Yalova’da
bir imâm vardı ki, Yahyâ Efendiyi büyük bilir ve
çok severdi. Zaman zaman ziyâretine gelirdi. Bu imâmın çoluk çocuğu
kalabalık olup, maddî sıkıntı içindeydi. Fakat o sabreder fakirliğini
gizler, kimseye bir şey söylemezdi. Bir gün yine Yahyâ Efendi
hazretlerini ziyârete geldi. Selâm verip huzûrunda oturdu. O sırada
dergâh tenhâ olup, kimseler yoktu.
Yahyâ Efendi
ona;
- Ey temiz insan! Gel
seninle bahçede biraz dolaşalım. Allahü teâlânın
lütfunun sonu yoktur, buyurdu.
Berâberce
çıktılar. Bir yere geldiklerinde, Yahyâ Efendi;
- Sen bize candan bağlısın.
Şimdi sana Allahü teâlânın lütfuyla bir iş
göstereceğim. Böylece gönlündeki fakirlik sıkıntısı kalmayacak.

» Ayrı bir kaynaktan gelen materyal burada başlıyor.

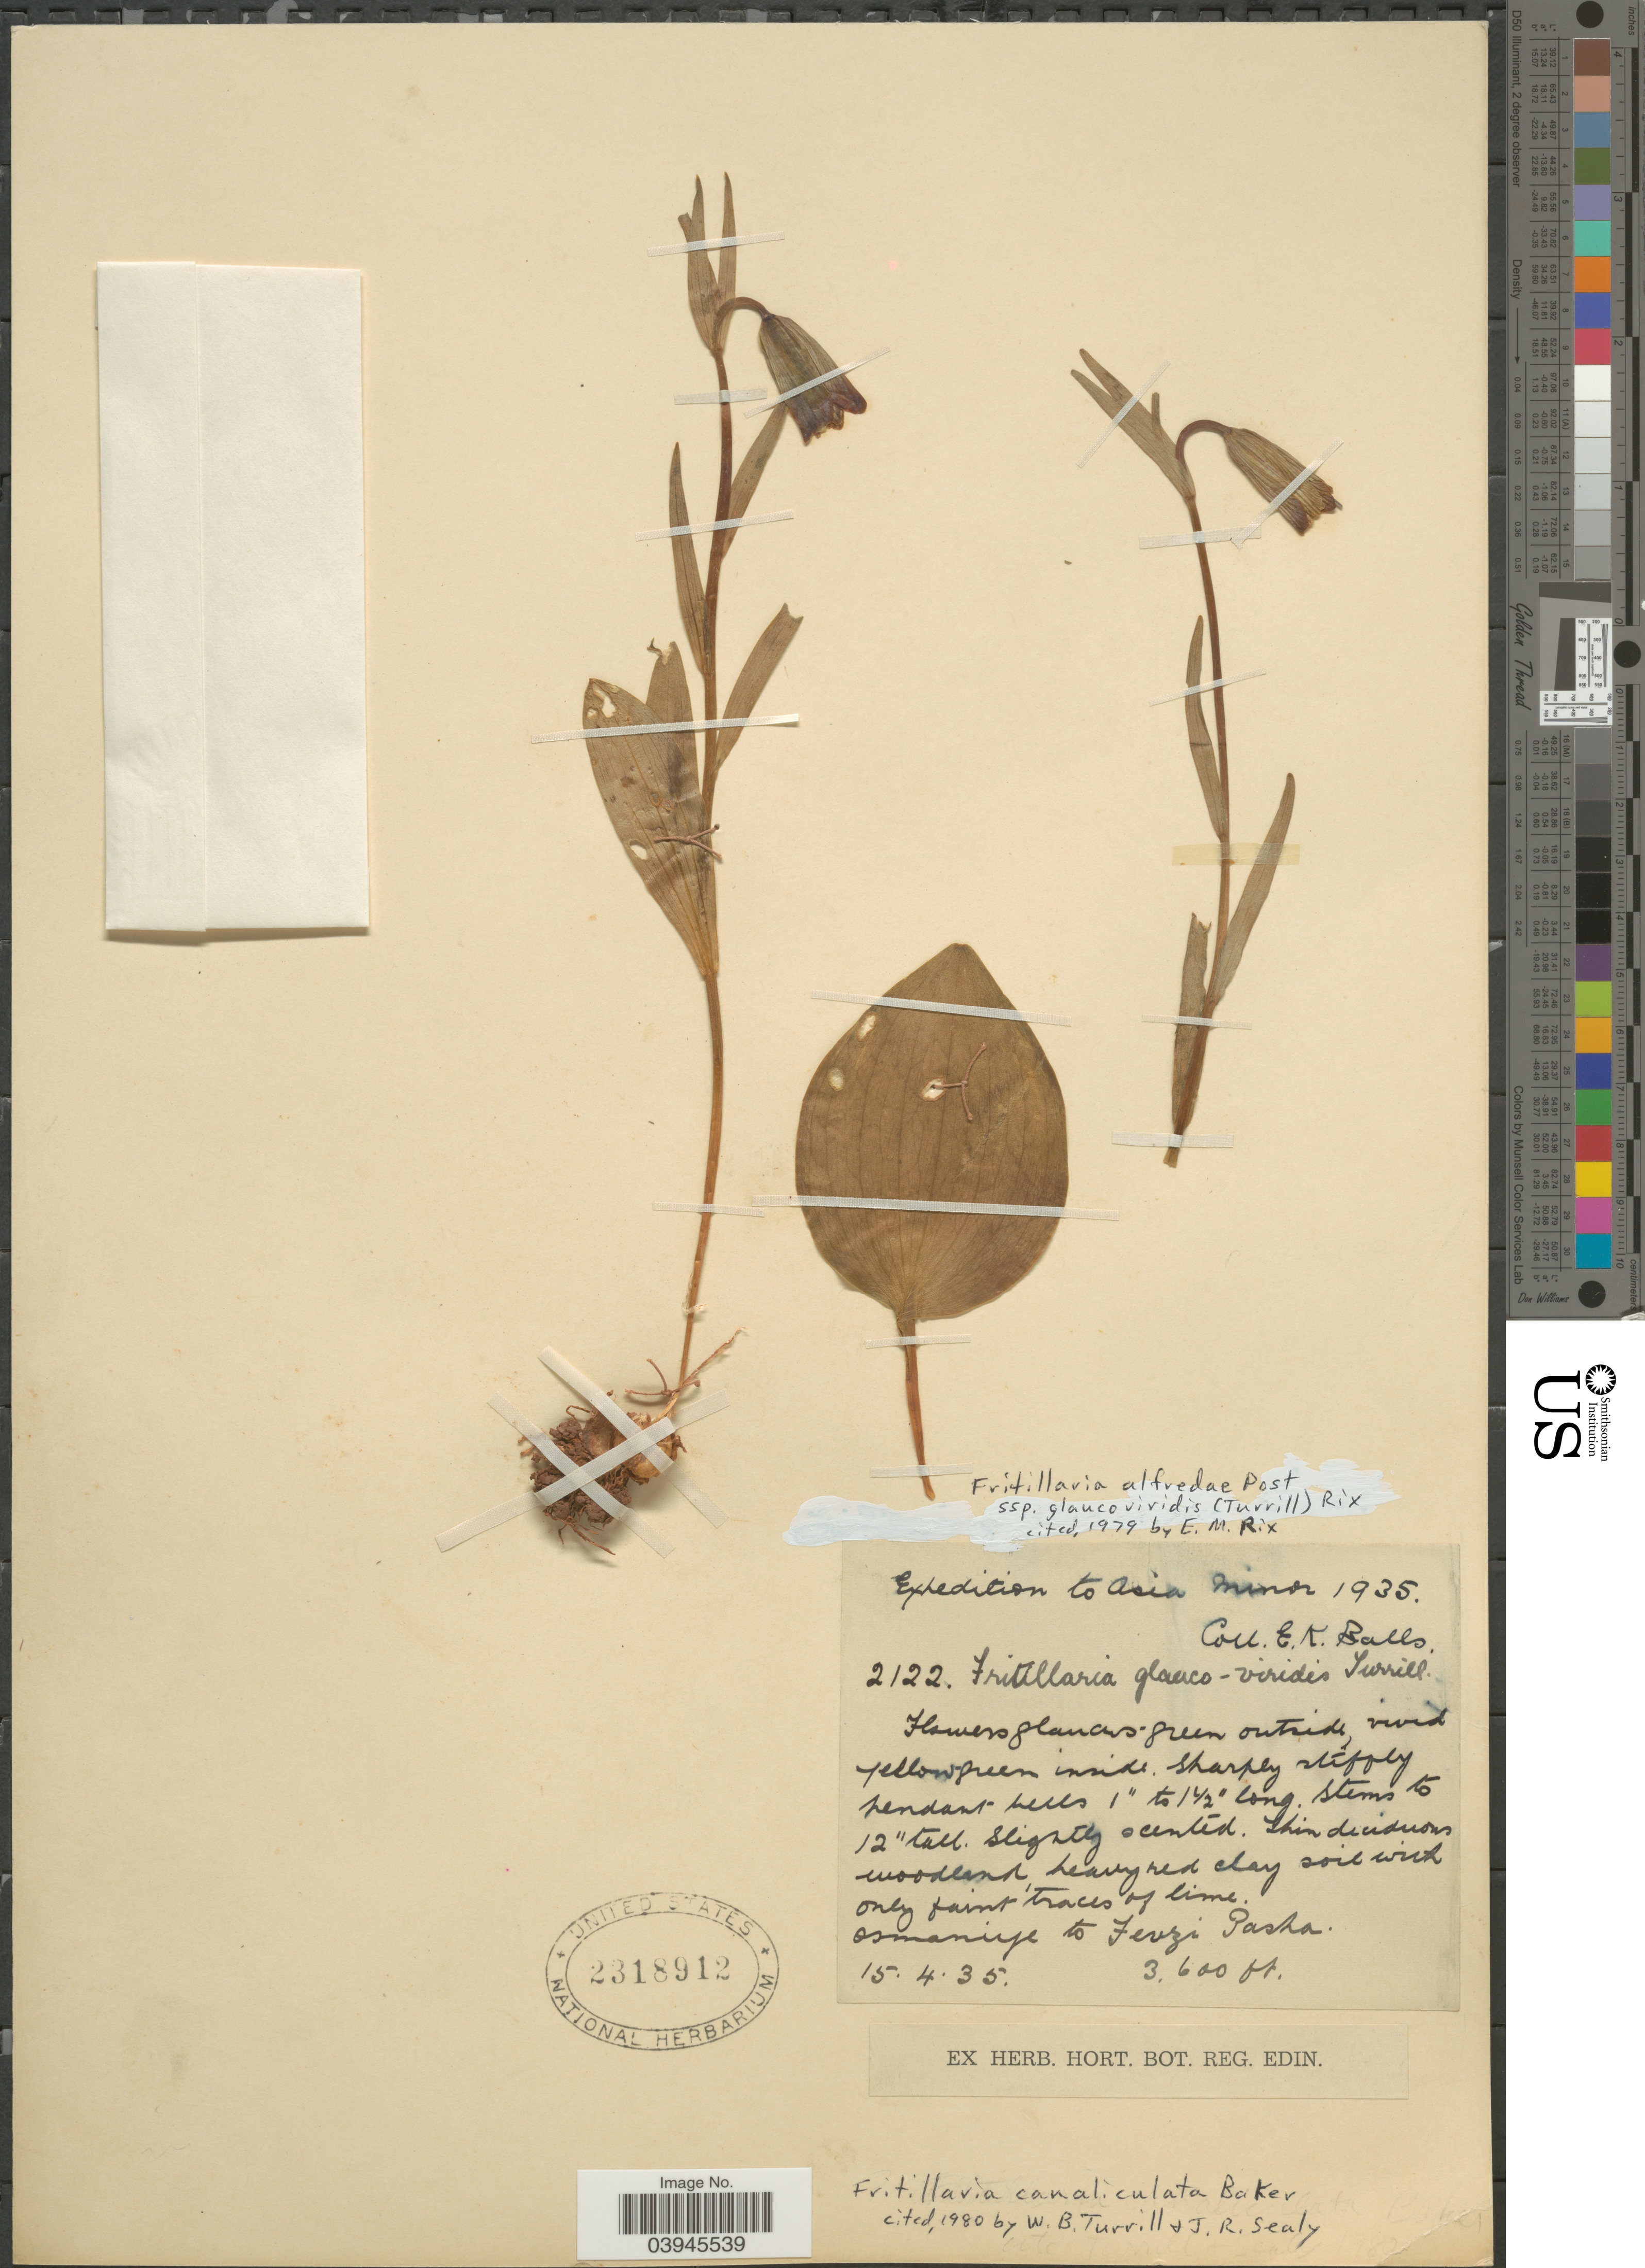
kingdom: Plantae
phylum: Tracheophyta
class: Liliopsida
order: Liliales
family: Liliaceae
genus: Fritillaria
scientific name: Fritillaria canaliculata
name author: Baker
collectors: E. K. Balls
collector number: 2122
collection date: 1935-04-15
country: Turkey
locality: Asia Minor. Osmaniye to Fevzi Pasha.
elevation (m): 1097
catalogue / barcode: US 2318912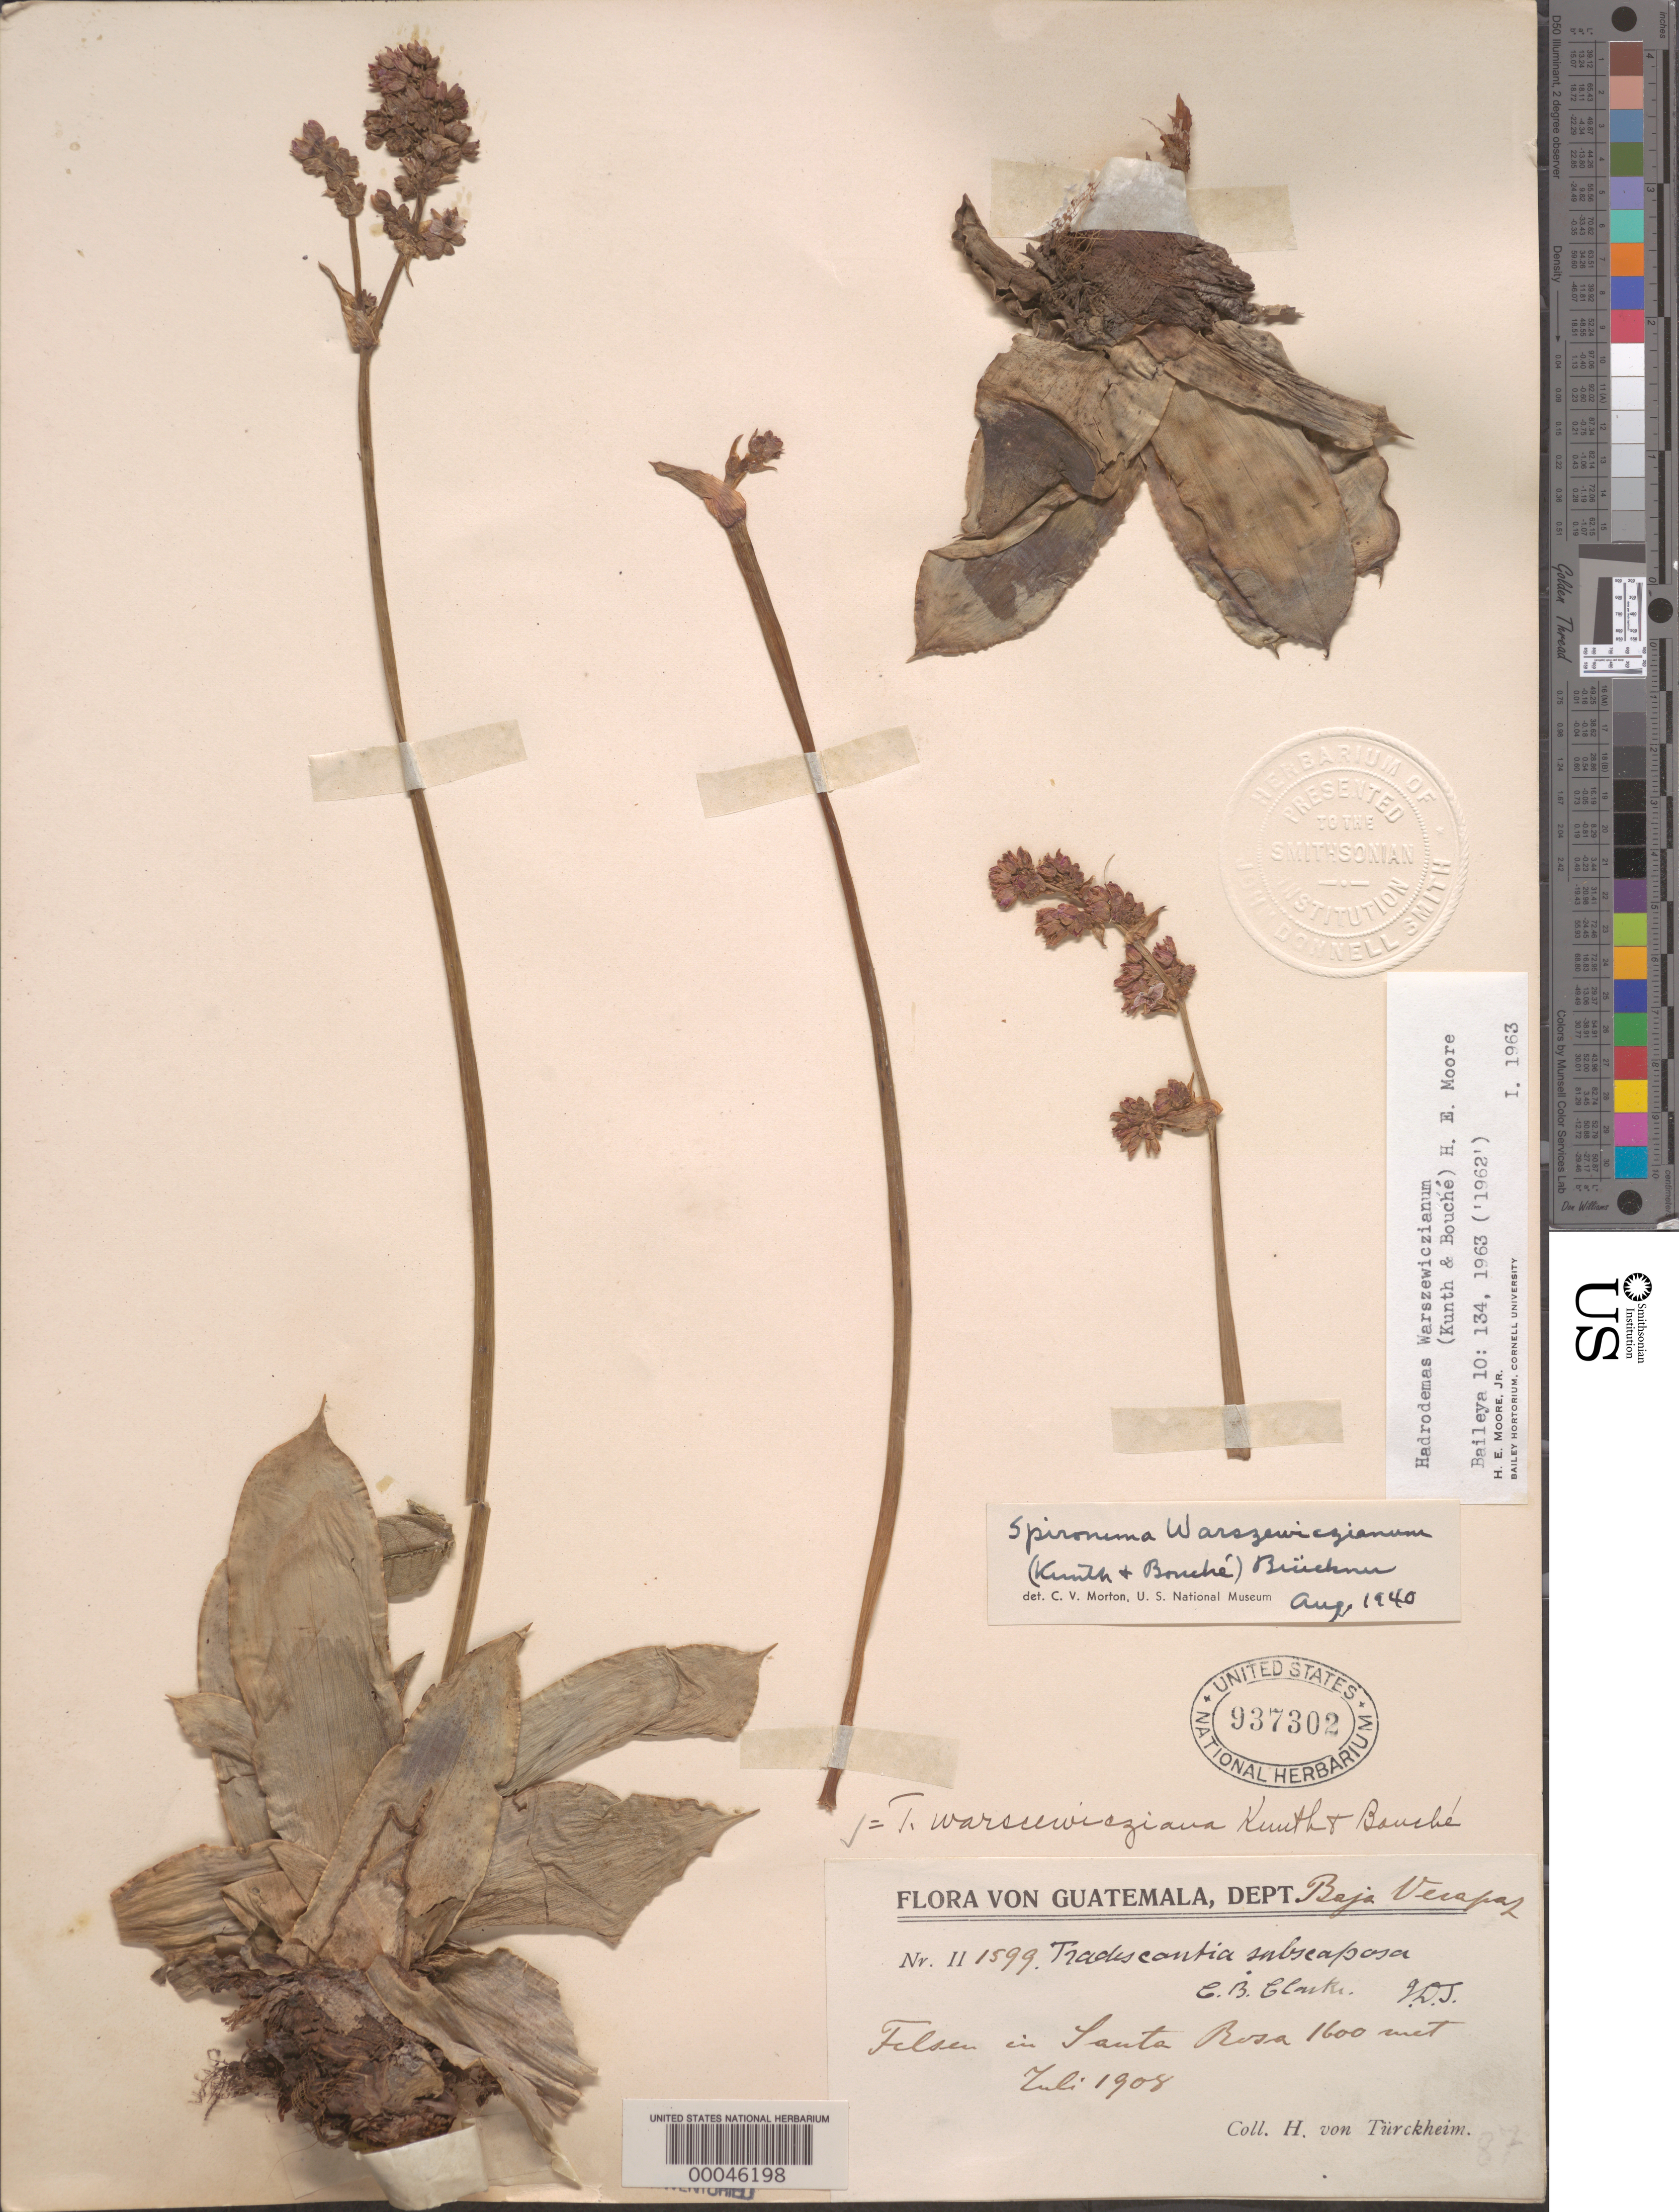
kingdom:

Fakirlik ateşini söndürmüş ve seni sevindirmiş olacağız, buyurdu.
Sonra yere
asâsını vurdu ve;
- Burasını kaz! dedi.
İmâm Efendi
orasını açtığında, içinden bir küp altın çıktı. Ona;
-Ne durursun, fakirlik
hastalığına çâredir. Bunları sana sonsuz
hazîneler sâhibi Allahü teâlâ gönderdi. İstediğin kadar al, buyurdu.
İmâm Efendi
bunları heybesine doldurdu. Yahyâ Efendi ona;
-Ey İmâm Efendi! Dünyâ
üzüntüsünü gönlüne sakın koyma. Bunları hayırlı
işlere sarfedersin. Yalnız bu sırrı kimseye söyleme. Şâyet anlatırsan o
zaman bunlar elinden çıkar, aldırırsın, buyurdu.
İmâm Efendi
de;
-Efendim, ben bu işe çok
şaştım! Bu kadar altınla memleketime nasıl
dönerim. Yollarda haramîler, eşkıyâlar var. Korkarım ki bunları benden
alırlar. Nasıl varacağımı bilemiyorum, dedi.
Bunun
üzerine Yahyâ Efendi;
-Sana kimse zarar veremez.
Bu senin nasîbindir. Var selâmetle git,
buyurdu.
İmâm
Efendi vedâ edip yola çıktı. Hakîkaten başına hiçbir şey gelmeden
Yalova’ya vardı. Kendisini hanımı karşıladı. Heybedeki altınları
görünce, hayretler içinde kaldı ve;
-Bunları nereden buldun?
diye sordu.
O da;
-Bu işi sana açıklayamam.
Sâdece Allahü teâlânın ihsânı olarak bil!
dedi.
İmâm Efendi
bundan sonra etrâfına yardım etmeye başladı. Hem yedi hem yedirdi. Ömrü
hayır yapmakla geçti.
İnsanlar
onun hakkında;
-Nereden buluyor bunları?”
demeye başladı.
Bâzısı da;
-Birisinden emânet almış
gâlibâ!
Kimisi de;
-Anlaşılan defîne bulmuş,
dedi.
Herbiri bir
şey söyledi. Netîcede İmâm Efendi hastalandı. Hastalığı ilerleyince,
komşularını başına çağırdı ve onlara;
-Size bu
malı nereden bulduğumu açıklamak istedim. Bunun elime
girmesine sebep, Yahyâ Efendi hazretleridir. Bugüne kadar kimseye
söylemedim. Zîrâ bana, söyleme gizle demişti. Şimdi ise ömrümün sonu
yaklaştığından onun kerâmeti unutulmasın diye söylüyorum, dedi ve
Kelime-i şehâdet getirerek vefât etti.